Bill Bailey's “Dandelion Mind”
Title: Bill Bailey's “Dandelion Mind”
Genre: Stand-Up Comedy
Starring: Bill Bailey
Looks like I'm on a roll, starting with a rude Aussie and now moving on to a middle-aged troll from underneath a bridge somewhere in the western part of England, armed with an array of instruments. It is of course, the instruments that really separate this comedian from the rest of the pack – well, that and his rapidly receding hairline which he still tries to keep at shoulder-length – as he doesn't simply come out and perform a comedy routine, but will use live music to emphasise his point. If “Blue Man Group” were musicians first, then comedians second, Bill Bailey would be this combination in reverse.
Trying to determine where he's going with his line of thought is never easy. He seems all to eager to deviate into a whole new line of thinking at a moments notice which makes him not only rather unpredictable but capable of touching on a vast number of topics, albeit perhaps a little briefly. The only thing you can really be certain of is – like his previous live performances – Kraftwerk will make an appearance eventually. The problem is, so much of the humour seems too absurdist; a sketch about the creatures that live inside the self-scanners at Tesco, or deliberating how long it would take the Australians to notice if the Germans invaded the North-West during WW2; it comes a little out of the blue, emerging from some rambling about another topic only to suddenly transition into the present joke leaving you a little bemused as to quite how you got there.

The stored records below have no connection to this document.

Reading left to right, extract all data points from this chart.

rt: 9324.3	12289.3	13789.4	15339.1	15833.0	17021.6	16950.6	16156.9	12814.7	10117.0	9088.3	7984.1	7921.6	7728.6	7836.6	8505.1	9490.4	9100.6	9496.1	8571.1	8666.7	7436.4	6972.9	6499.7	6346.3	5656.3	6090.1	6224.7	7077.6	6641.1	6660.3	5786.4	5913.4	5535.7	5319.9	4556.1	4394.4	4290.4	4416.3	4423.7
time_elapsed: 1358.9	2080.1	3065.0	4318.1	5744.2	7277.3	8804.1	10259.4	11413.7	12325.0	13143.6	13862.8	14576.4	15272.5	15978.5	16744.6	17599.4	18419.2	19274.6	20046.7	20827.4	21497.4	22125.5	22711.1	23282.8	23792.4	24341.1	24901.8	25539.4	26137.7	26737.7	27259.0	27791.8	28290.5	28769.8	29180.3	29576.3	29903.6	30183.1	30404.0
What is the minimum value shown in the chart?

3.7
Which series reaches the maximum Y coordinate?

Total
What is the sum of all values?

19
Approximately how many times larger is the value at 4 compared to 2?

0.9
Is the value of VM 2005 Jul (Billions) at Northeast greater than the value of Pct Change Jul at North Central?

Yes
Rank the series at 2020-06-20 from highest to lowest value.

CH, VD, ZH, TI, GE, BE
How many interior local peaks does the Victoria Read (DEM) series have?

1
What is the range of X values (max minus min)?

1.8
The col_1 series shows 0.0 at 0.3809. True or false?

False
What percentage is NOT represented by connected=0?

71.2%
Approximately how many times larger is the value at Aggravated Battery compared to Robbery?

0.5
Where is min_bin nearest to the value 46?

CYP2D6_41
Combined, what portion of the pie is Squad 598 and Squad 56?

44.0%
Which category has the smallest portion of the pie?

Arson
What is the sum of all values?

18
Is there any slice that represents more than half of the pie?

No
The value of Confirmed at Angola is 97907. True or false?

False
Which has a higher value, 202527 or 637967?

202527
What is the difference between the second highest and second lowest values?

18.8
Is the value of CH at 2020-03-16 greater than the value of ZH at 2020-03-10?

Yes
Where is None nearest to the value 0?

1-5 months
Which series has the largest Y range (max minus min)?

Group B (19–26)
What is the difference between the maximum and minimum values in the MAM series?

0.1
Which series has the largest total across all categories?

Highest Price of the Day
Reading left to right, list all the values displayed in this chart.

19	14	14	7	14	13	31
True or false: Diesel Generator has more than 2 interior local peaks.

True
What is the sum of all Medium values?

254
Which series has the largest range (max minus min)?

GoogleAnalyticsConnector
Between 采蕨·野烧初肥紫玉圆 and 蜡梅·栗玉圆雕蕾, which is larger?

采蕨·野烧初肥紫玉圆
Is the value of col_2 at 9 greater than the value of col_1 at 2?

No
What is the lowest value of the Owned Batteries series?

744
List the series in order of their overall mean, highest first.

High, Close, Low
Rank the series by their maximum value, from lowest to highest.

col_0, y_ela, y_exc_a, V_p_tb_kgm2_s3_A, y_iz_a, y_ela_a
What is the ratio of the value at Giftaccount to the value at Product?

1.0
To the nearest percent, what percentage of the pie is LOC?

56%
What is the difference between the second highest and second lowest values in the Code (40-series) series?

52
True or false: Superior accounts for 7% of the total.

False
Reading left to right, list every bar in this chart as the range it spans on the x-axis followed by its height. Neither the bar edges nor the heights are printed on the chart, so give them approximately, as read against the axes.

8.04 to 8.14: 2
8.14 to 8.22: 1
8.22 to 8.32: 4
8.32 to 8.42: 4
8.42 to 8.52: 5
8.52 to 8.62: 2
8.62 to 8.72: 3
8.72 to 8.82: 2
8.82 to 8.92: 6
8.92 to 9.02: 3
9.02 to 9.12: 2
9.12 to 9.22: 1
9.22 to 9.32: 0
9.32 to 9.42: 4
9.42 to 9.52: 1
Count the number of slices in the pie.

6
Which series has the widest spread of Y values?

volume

Fortunately, this is not all there is to the man's trademark style of live performance; if there was ever a more intelligent comedian I've yet to hear of him, and it becomes all the more apparent when you hear what sounds like fluent French and German, playing car horns to Gary Numan and making fun at the various famous historical paintings of “Thomas the doubter,” who was made to poke the wound of Christ when he came back to life. With Bill Bailey, it's not just a comedian that you're watching but an insight into his musical and intelligent mind. As a comedian, too many of his punchlines fall a little flat, others I simply lack the prerequisite knowledge to fully comprehend, but despite this his work remains as intriguing to watch as ever.